El buen maestro es aquel que conoce a sus alumnos. Sabe sus cualidades y las potencia y es consciente de sus defectos y los corrige. Educar, en último término, es ayudar a alguien a que saque lo mejor que lleva dentro y lo adorne con un esfuerzo por corregir lo que le impide mejorarse.
Jesucristo, el Señor, es Maestro y pedagogo. Sabe enseñarnos desde la cercanía: siendo Dios se hace hombre. Y utiliza una serie de comparaciones que nos ayudan a entender sus enseñanzas: son las parábolas. La parábola de hoy, la higuera estéril, la arranca Jesús de la sencillez de la vida del agricultor: un señor tenía una higuera, junto a su viña, que llevaba tres años sin dar fruto. Desde la lógica de la productividad, hay que arrancarla y sembrar otro árbol. Pero el viñador le ha tomado cariño a su labranza y pide otra oportunidad: «Señor, déjala otro año; yo la voy a cavar y a abonarla… a ver si da fruto. Si no da fruto, el año que viene yo mismo la arrancaré».
Nuestro refranero, parafraseando un versículo de la Biblia, a la hora de evaluar y apreciar a las personas, nos dice que «por sus frutos los conoceréis». Y realmente cada uno somos lo que dicen de nosotros nuestras obras. Incluso señalamos críticamente que alguien que se llama cristiano no lo demuestre con su propia vida. Al mismo Jesús le molestaba fuertemente la hipocresía de una «fe sin obras».
Pero para hacer el bien, para dar buenos frutos, el secreto está en lo oculto del árbol: que esté provisto de hondas raíces sanas y con vida.
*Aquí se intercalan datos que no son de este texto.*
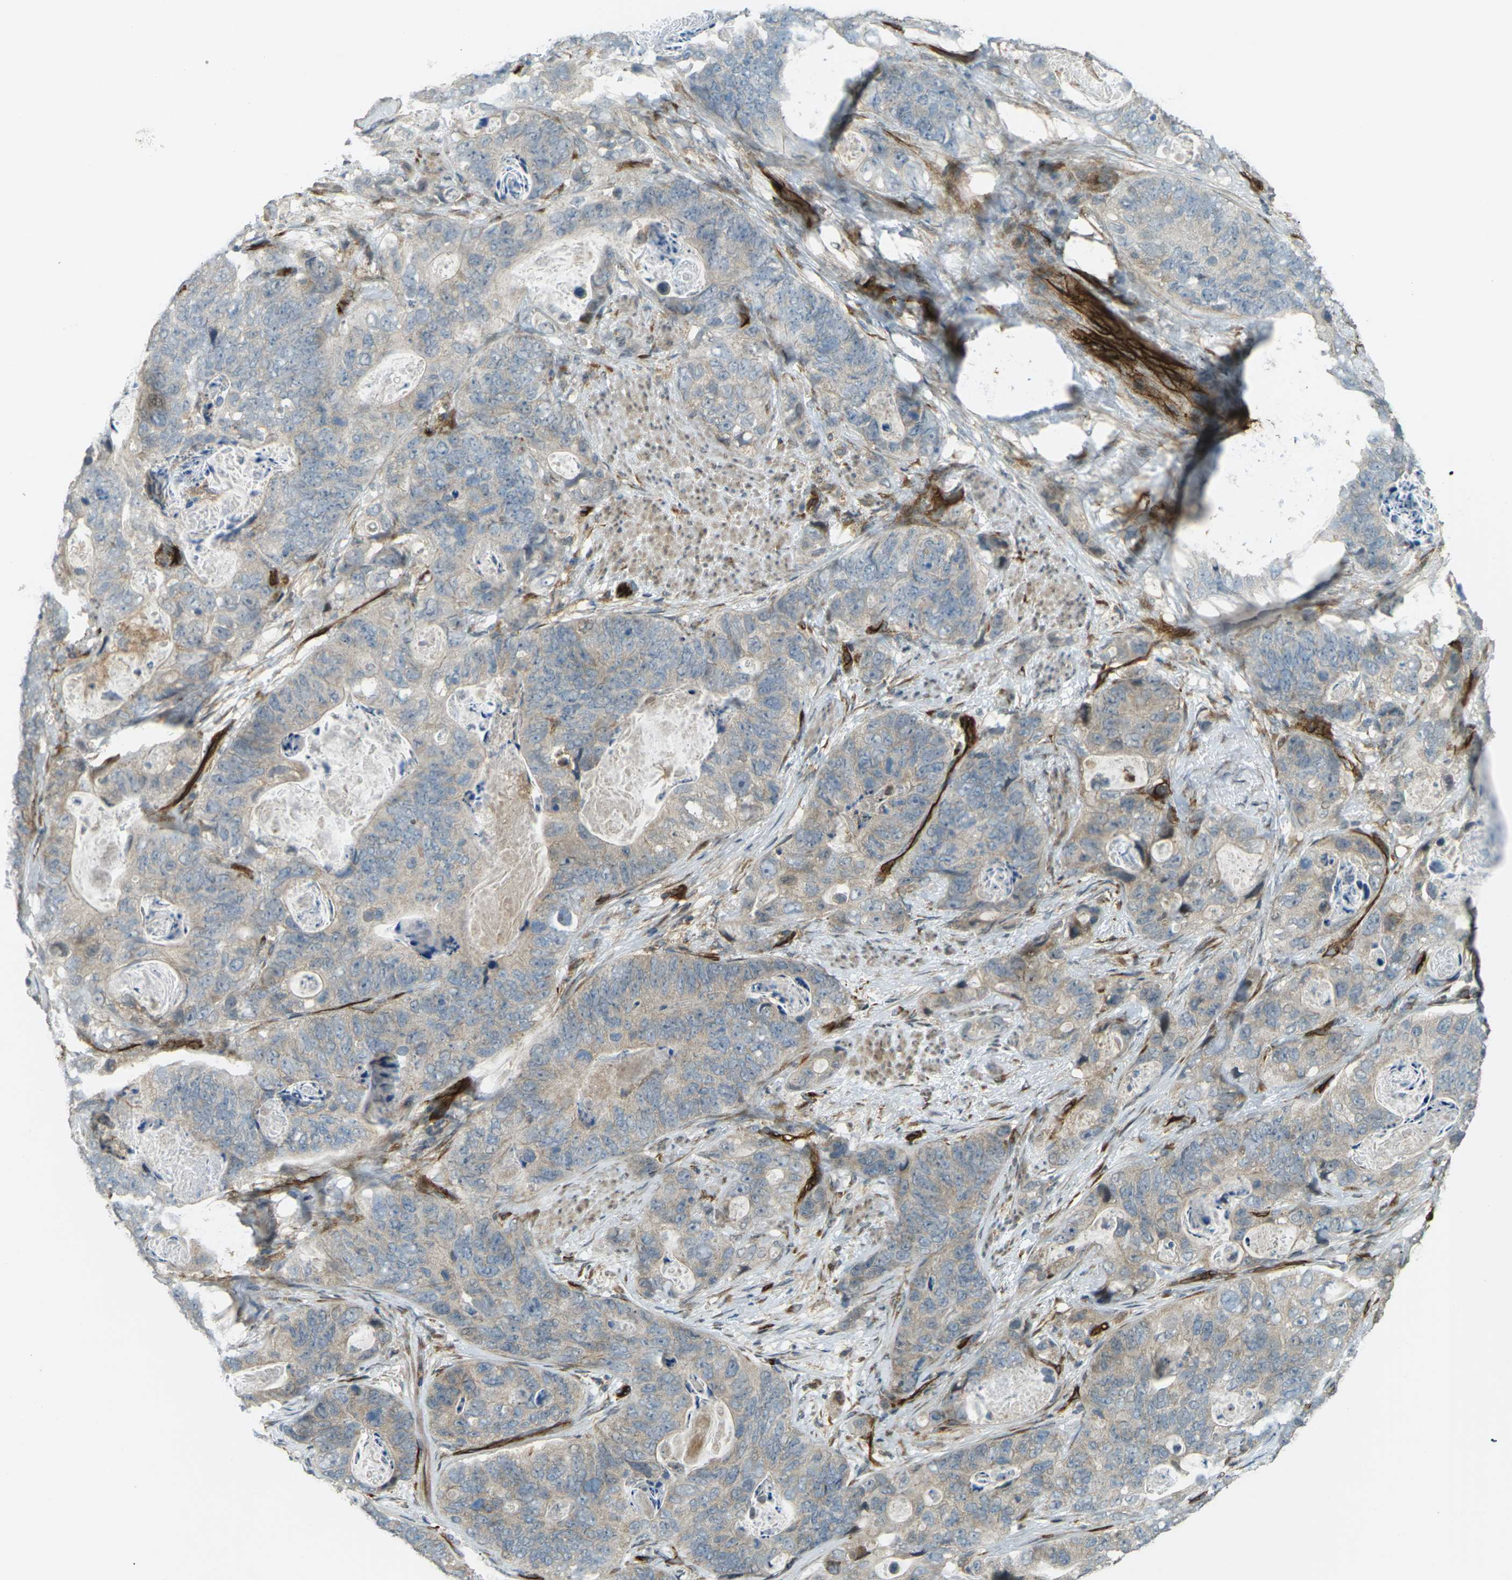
{"staining": {"intensity": "moderate", "quantity": "25%-75%", "location": "cytoplasmic/membranous"}, "tissue": "stomach cancer", "cell_type": "Tumor cells", "image_type": "cancer", "snomed": [{"axis": "morphology", "description": "Adenocarcinoma, NOS"}, {"axis": "topography", "description": "Stomach"}], "caption": "There is medium levels of moderate cytoplasmic/membranous positivity in tumor cells of stomach adenocarcinoma, as demonstrated by immunohistochemical staining (brown color).", "gene": "S1PR1", "patient": {"sex": "female", "age": 89}}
Y ésta es la moraleja de la parábola de hoy: analizando nuestros frutos, las obras de nuestra vida, podemos ver la calidad de sus raíces, la bondad de nuestro corazón.
La Cuaresma es una invitación a mirarnos por dentro, a analizar las raíces ocultas de nuestra vida. No basta con una limosna de más o un rezo añadido. Ni incluso una cierta abstinencia. Se trata de cavar y sanar lo oculto; de regarlo y abonarlo con oración, penitencia y limosna. Dios nos reclama una conversión en profundidad. Nos invita a sanear nuestra vida desde las raíces. No se conforma con una imagen externa de maquillaje: quiere «hombres y mujeres nuevos con corazones de carne». Ya nos lo ha pedido otras veces; quizás demasiadas podemos decir algunos. Y lo reclama desde un título esencial: Yo soy el Dios de tus padres, el Dios de Abrahán, el Dios de Isaac, el Dios de Jacob…, tu Dios.
Dios compasivo y misericordioso, que nos conoce como un Padre, quiere siempre darnos otra oportunidad. Y esta Cuaresma, ¿por qué no va a ser para mí la oportunidad definitiva? Dios, tu Dios, así lo espera, porque como hemos cantado en el Salmo de hoy: «El Señor es compasivo y misericordioso».